Abortive migration

From one body to another, from one habitat to another, what can we say about these "human bodies" whose biological migration is stopped by human decision?

Without wishing to enter into a moral discussion, it seems important to us, for an organisation such as Josefa which approaches the migratory phenomenon as the foundation of our humanity, to question ourselves with the greatest respect for all those "lives" (if not human, in the sense of certain so-called ethical jurisdictions, at least engaged in a biological process) whose migratory journey is irremediably stopped a few weeks from being born to the life that every human being, not to say every living being, experiences.

Here again, without wishing to disrespect anyone in their migration (in the traditional sense of the term), is it not a paradox that we value the life of a "migrant" when it is lost, but not that of the millions of migrating biological lives when they are aborted?

Arguing about the legitimacy of this or that biopolicy which grants this right to put an end to the migration towards a biological life of this or that child is not at all the issue; the focus should quite simply be: "Why?".
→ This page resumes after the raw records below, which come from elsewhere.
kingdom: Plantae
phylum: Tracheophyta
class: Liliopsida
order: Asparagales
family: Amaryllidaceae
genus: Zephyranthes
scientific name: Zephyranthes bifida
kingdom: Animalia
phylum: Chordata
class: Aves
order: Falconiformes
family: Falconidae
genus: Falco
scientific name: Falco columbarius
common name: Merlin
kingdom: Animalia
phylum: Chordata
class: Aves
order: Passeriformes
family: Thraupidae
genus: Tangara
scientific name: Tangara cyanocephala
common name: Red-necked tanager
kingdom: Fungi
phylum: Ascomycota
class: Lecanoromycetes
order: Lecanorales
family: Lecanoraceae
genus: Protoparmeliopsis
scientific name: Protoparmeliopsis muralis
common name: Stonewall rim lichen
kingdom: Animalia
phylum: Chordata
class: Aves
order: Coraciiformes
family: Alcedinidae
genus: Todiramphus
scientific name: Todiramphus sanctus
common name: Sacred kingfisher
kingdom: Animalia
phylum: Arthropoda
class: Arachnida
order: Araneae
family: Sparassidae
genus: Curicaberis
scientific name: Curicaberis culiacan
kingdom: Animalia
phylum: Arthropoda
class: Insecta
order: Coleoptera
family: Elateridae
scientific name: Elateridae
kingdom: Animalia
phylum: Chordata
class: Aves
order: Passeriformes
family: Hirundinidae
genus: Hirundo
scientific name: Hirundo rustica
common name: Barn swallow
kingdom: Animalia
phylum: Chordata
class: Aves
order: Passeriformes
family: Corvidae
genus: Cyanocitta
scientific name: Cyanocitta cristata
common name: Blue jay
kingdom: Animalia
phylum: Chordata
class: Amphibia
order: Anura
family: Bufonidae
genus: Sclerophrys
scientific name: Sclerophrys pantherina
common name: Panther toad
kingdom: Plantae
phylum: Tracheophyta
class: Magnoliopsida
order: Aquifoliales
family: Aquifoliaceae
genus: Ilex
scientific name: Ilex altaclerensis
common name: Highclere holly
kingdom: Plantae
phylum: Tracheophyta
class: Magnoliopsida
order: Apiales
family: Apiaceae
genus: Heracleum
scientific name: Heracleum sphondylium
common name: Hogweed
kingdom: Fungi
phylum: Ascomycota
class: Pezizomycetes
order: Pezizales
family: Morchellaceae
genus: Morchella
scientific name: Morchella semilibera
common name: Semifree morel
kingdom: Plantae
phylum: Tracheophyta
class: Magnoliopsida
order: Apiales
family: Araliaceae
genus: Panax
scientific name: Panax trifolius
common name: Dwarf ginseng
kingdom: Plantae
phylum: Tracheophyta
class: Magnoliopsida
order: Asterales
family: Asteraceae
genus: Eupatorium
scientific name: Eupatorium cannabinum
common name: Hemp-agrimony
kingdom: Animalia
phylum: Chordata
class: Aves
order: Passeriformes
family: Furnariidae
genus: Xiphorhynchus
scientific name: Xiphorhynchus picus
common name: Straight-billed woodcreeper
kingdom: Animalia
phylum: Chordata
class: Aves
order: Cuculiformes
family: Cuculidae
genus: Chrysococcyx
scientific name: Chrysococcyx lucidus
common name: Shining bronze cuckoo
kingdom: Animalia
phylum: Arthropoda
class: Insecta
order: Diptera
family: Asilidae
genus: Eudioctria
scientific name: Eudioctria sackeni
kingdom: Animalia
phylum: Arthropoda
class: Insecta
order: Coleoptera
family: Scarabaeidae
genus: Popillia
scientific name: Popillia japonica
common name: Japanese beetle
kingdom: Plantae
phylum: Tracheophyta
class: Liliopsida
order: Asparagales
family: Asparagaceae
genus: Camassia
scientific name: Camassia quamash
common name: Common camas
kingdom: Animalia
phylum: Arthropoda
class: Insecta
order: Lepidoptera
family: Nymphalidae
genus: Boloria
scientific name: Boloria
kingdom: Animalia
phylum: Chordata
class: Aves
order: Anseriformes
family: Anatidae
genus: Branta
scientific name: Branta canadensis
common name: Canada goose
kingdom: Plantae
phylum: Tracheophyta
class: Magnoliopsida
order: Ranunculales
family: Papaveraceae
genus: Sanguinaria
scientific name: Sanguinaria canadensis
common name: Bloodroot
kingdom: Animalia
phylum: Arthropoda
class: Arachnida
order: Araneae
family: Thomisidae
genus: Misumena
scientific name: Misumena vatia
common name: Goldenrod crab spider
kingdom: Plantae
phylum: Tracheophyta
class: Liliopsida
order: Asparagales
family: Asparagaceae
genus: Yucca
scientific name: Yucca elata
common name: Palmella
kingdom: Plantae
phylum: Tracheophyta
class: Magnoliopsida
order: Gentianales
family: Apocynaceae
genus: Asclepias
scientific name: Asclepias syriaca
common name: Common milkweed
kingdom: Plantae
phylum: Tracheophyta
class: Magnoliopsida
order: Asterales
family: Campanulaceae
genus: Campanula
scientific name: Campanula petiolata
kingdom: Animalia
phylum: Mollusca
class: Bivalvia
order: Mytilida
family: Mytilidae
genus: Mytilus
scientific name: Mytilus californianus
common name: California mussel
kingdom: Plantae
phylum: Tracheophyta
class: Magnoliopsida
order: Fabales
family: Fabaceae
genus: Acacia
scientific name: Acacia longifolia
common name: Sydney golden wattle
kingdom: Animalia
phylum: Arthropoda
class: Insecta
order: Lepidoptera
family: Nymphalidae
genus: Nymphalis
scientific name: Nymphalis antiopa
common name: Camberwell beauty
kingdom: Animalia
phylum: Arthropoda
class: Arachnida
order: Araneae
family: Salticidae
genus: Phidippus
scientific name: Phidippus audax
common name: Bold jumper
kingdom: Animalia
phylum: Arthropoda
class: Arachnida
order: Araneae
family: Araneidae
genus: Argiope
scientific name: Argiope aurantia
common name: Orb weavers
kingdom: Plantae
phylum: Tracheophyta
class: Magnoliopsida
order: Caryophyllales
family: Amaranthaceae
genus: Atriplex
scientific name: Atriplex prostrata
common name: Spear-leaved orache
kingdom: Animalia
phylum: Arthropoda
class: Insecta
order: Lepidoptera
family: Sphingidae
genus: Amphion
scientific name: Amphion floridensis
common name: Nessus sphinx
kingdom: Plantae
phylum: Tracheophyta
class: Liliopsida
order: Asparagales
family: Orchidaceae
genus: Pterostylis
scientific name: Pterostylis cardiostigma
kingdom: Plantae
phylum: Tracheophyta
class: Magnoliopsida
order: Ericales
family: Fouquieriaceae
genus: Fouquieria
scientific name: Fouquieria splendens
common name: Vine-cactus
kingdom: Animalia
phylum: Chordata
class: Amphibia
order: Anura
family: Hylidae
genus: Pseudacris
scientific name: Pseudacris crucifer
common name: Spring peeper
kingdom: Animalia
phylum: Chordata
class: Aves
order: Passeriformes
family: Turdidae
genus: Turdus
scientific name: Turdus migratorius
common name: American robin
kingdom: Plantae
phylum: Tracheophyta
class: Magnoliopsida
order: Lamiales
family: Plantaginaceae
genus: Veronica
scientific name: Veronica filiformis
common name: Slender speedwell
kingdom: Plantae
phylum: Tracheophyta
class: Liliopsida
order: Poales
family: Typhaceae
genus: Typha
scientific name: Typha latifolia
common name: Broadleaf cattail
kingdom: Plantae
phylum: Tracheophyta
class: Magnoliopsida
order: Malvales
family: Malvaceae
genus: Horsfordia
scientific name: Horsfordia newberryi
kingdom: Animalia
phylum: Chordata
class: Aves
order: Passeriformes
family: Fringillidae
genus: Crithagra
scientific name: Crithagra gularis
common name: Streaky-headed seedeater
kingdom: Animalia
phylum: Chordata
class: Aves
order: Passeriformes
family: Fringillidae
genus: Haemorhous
Why, in one case, it seems that most of us agree on this possibility/freedom to stop a biological process that has been started, while, globally, in another case, the same people tend to not agree (and quite legitimately) with the fact that another (spatial/geographical) migration is dramatically thwarted with many lives lost or destroyed?

Isn't this a very difficult paradox to grasp in relation to the "price of a life" in order to access the Habitat that is our humanity?

Without wanting to reopen books that seem to be definitively closed in the name of "human freedom", which thus has the capacity to interfere with and abort a future migration, it is possible to ask another fundamental question about our migrations. Who (individually or collectively) has the "right" to decide whether the migration of a Life can go ahead or be "aborted"?